Let $\{x_n\}$ be a sequence of real numbers. Suppose that for each $\epsilon > 0$ there is an $N \in \mathbb{N}$ such that $m \geq n \geq N$ implies $ |\sum_{k=n} ^m x_k | < \epsilon$.
Prove that $$ \lim_{n\to \infty} \sum_{k=1}^n x_k $$ exists and is finite.
Intuitively I believe I want to be able to show $$ \lim_{n\to \infty} \sum_{k=1}^n x_k = \sum_{k=1}^{N-1} x_k + \lim_{n\to \infty} \sum_{k=N}^n x_k$$
The first sum is finite. It's trying to show that the second limit is 0. I've used the case where $n=m$ to show $|x_n|<\epsilon$. Similarly $|x_n+x_{n+1}|<\epsilon$, and $|x_n+x_{n+1}+...x_m|<\epsilon$. Am I wrong in thinking that I've shown $x_n \to \infty$ as $n \to \infty$. We also know that the sum of any terms after N are arbitrarily close. I'm not certain how I can show that the sum implied in the beginning is equal to 0.
I like, on questions like these, to go back to the definition, in this case of "a limit exists, and is finite."
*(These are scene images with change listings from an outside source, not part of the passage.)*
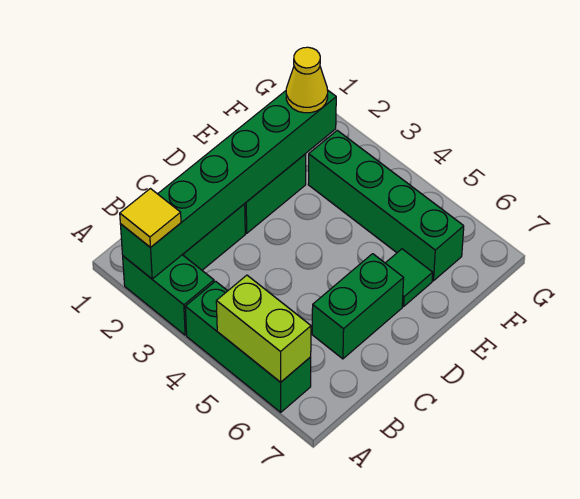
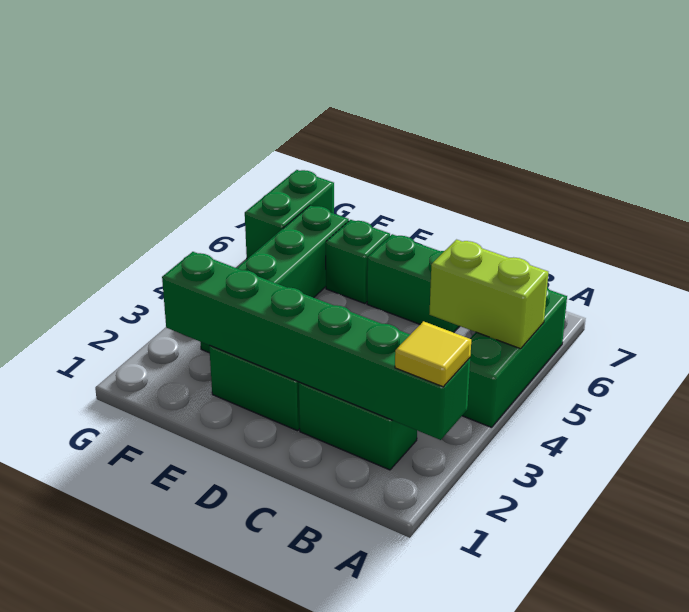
green 1x2 brick [123,255,214,335] -> green 1x2 brick moved to [245,170,334,259]
lime 1x2 brick [216,275,311,382] -> lime 1x2 brick turned to [429,240,548,349]
green 1x1 tile [386,249,433,306] -> green 1x1 brick [326,220,390,304]
yellow 1x1 cone [286,47,328,113] -> none

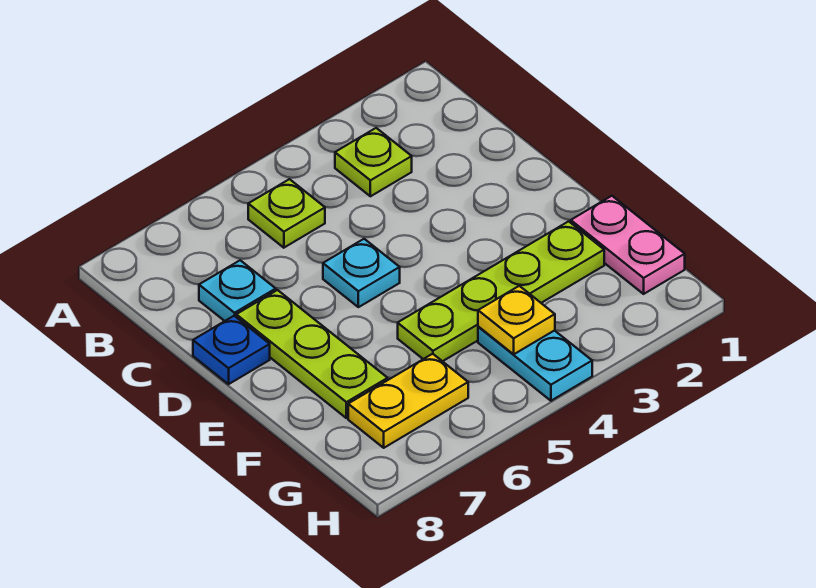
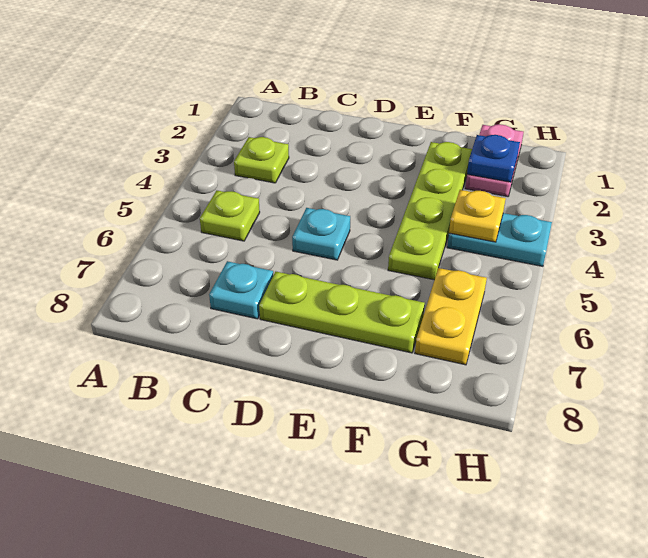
blue 1x1 plate [193,316,270,384] -> blue 1x1 plate moved to [467,135,520,182]
pink 1x2 plate [571,196,685,294] -> pink 1x2 plate turned to [465,124,524,197]

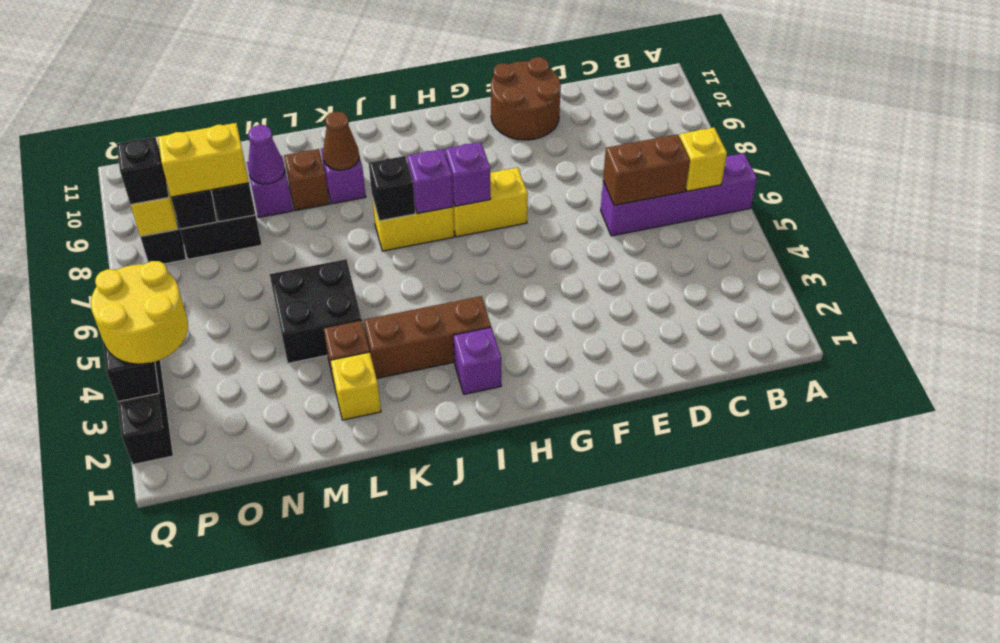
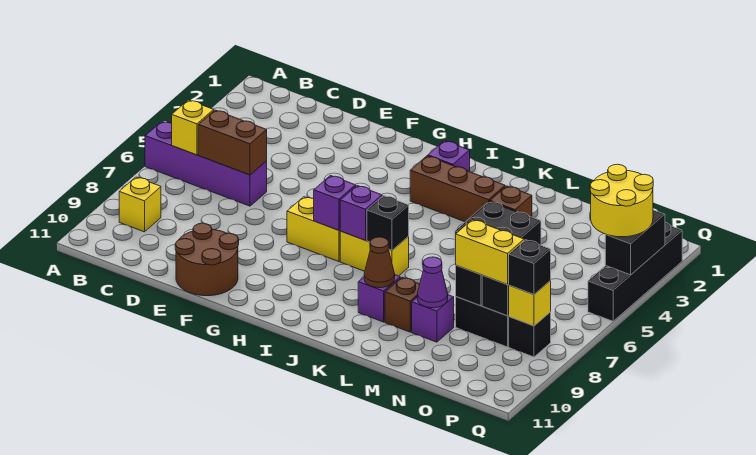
yellow 1x1 brick [331,352,381,420] -> yellow 1x1 brick moved to [119,177,161,232]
For a sequence $s_n$, a limit exists, and is finite, if there is some value $s$ such that for any arbitrary real $\varepsilon > 0$ there exists some integer $K$ (which is allowed to depend on the selected $\varepsilon$) such that $k > K \implies |s-s_k| < \varepsilon$.
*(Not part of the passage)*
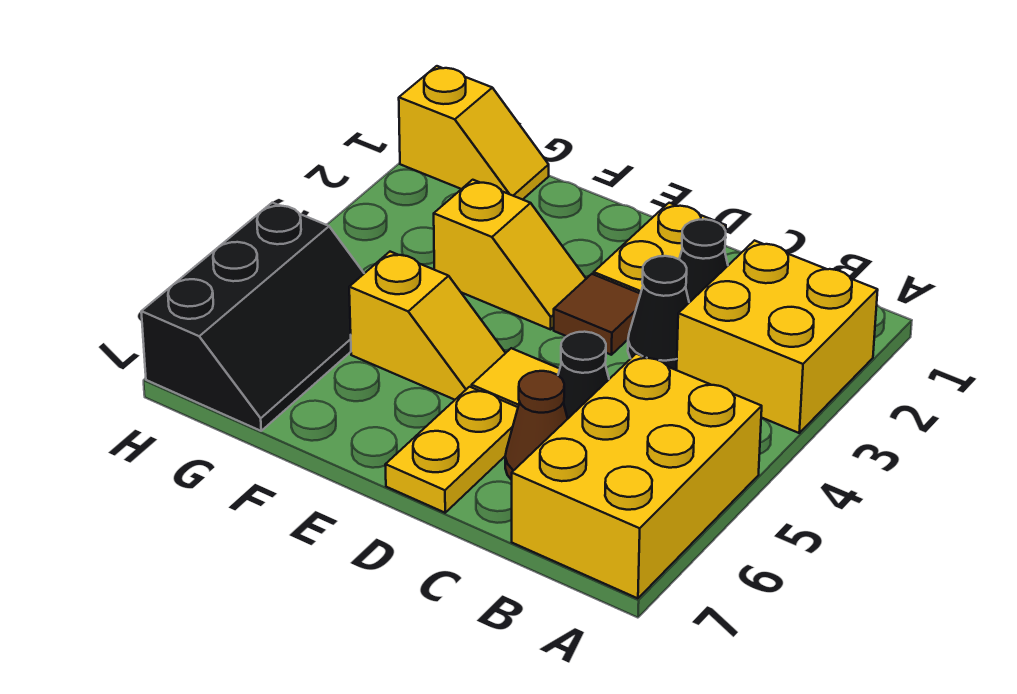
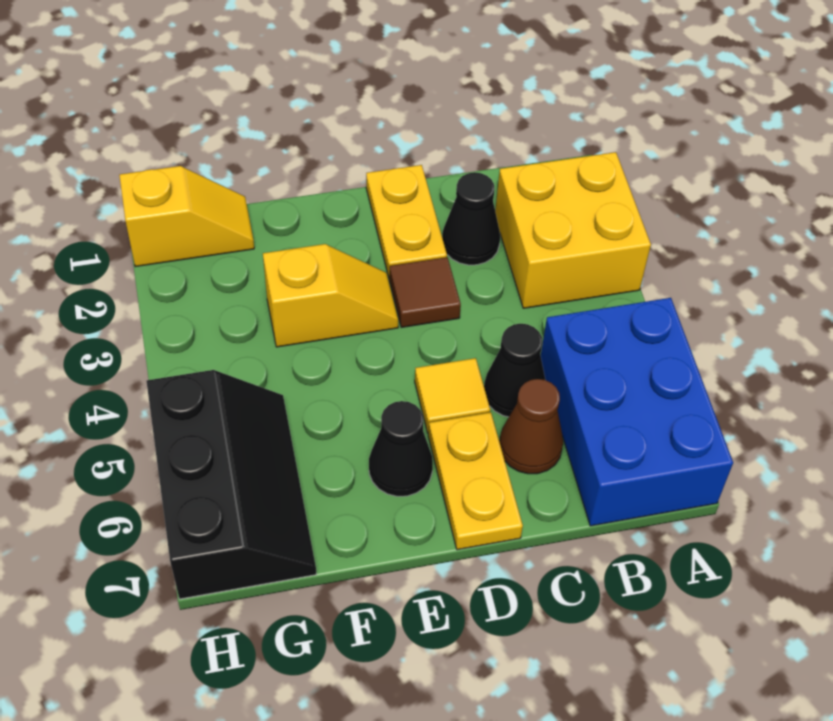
yellow 2x3 brick [512,354,762,598] -> blue 2x3 brick [541,298,733,526]
black 1x1 cone [628,256,689,370] -> black 1x1 cone moved to [369,401,433,496]
yellow 1x2 slope [349,252,505,400] -> none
So our task is to find some (function) $K(\varepsilon)$ that meets this definition for our sequence $x_k$.
From the given, for any $\epsilon$, there exists some $N(\epsilon)$ such that $m >= n >= N(\epsilon) \implies |\sum_n^m x_k | < \epsilon$. Since all allowed values of $N(\epsilon)$ are positive we can further refine that definition to say that $N(\epsilon$ is the least such integer. In this statement, we can choose, for example, various values of $\epsilon$: $$ \epsilon_1 = \varepsilon/2 \\ \epsilon_2 = \varepsilon/2^2 \\\cdots $$ and we would then have a sequence $N(\epsilon_1), N(\epsilon_2), \cdots$.
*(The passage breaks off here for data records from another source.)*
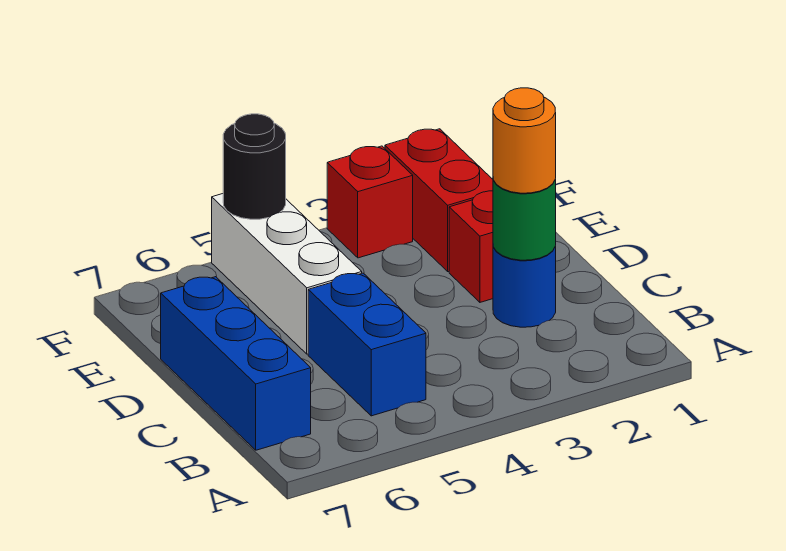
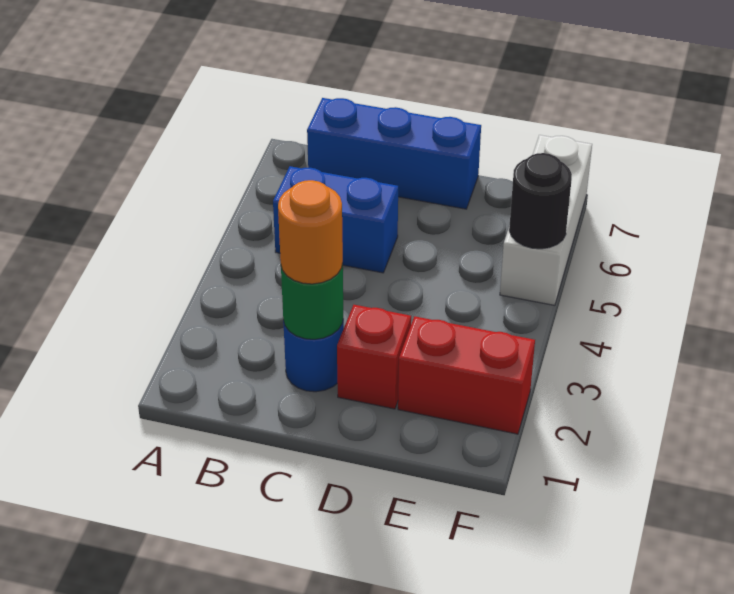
white 1x3 brick [212,194,362,354] -> white 1x3 brick turned to [500,135,592,305]
red 1x1 brick [327,146,413,258] -> none

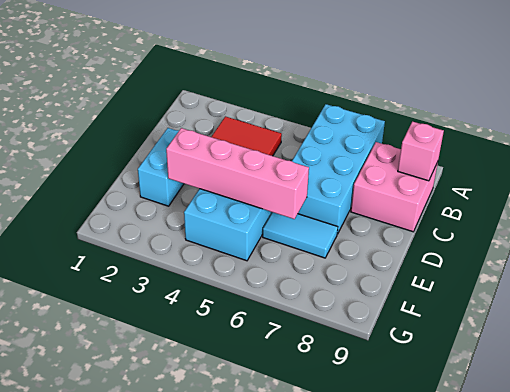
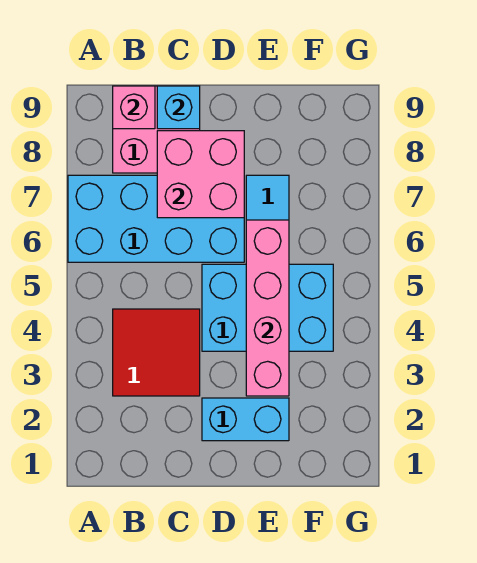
none -> pink 2x2 brick [157,131,244,218]
none -> cyan 1x1 brick [157,86,200,129]

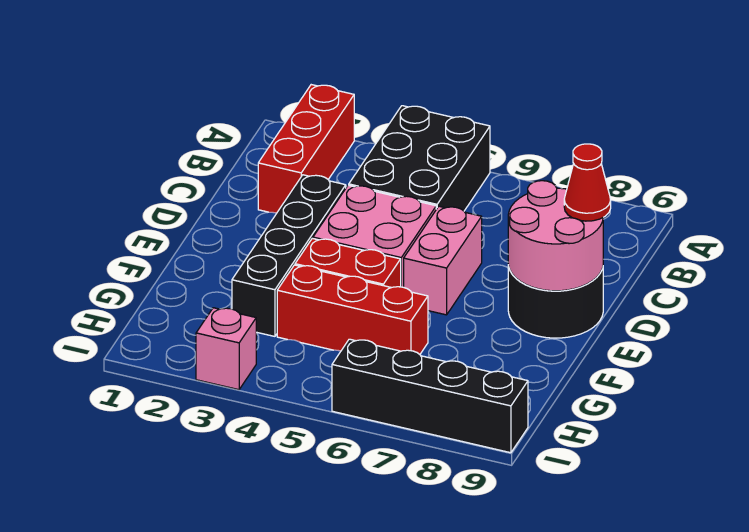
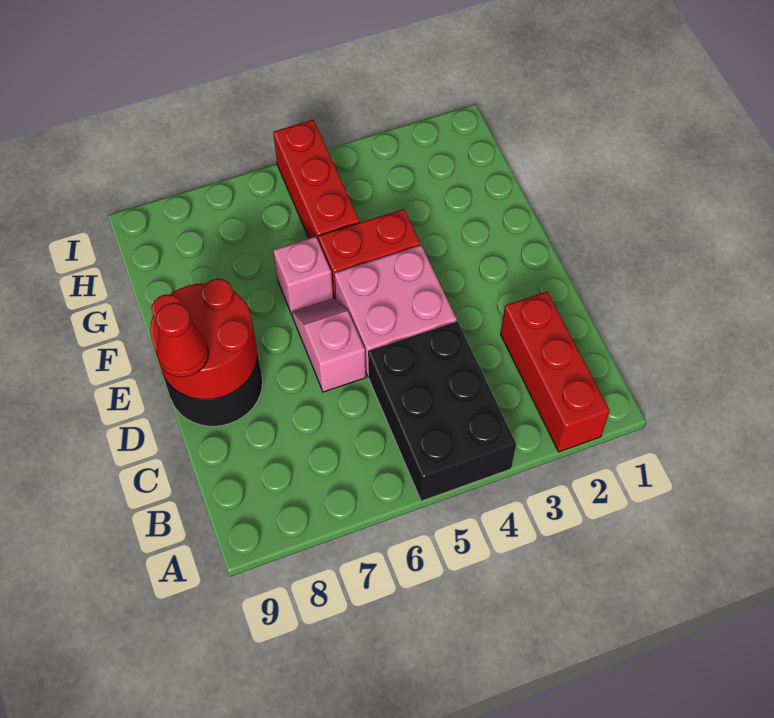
black 1x4 brick [232,175,346,336] -> none
pink 1x2 brick [404,206,482,315] -> pink 1x2 slope [292,298,366,392]
pink 2x2 round brick [508,181,603,291] -> red 2x2 round brick [150,279,258,400]
red 1x3 brick [277,265,428,354] -> red 1x3 brick turned to [273,120,360,242]
pink 1x1 brick [196,308,256,390] -> pink 1x1 brick moved to [273,237,333,314]
black 1x4 brick [332,339,528,453] -> none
Now choose the $n$ and $m$ in each $|\sum_n^m x_k |$ to be $N(\epsilon_i)$ and $N(\epsilon_{i_1})$, respectively. Then $$ \sum_1^L x_k = \sum_1^{N(\epsilon_1)} x_k + \left( \sum_{N(\epsilon_1)}^{N(\epsilon_2)} x_k + \sum_{N(\epsilon_2)}^{N(\epsilon_3)} x_k + \cdots \right) $$ Now consider the expression in the large parentheses: In absolute value, the terms are less than $$ \epsilon_1, \epsilon_2, \ldots = \varepsilon/2, \varepsilon/2^2, \varepsilon/2^3 \ldots $$ so the absolute value of the sum is less than $\varepsilon\left(\frac12+\frac14+\frac18\cdots\right) = \varepsilon$.
So we have shown that be choosing $K(\varepsilon)$ in our definition to be $N(\varepsilon/2)$ in the given, the series $x_i$ meets the definition and thus has a finite limit.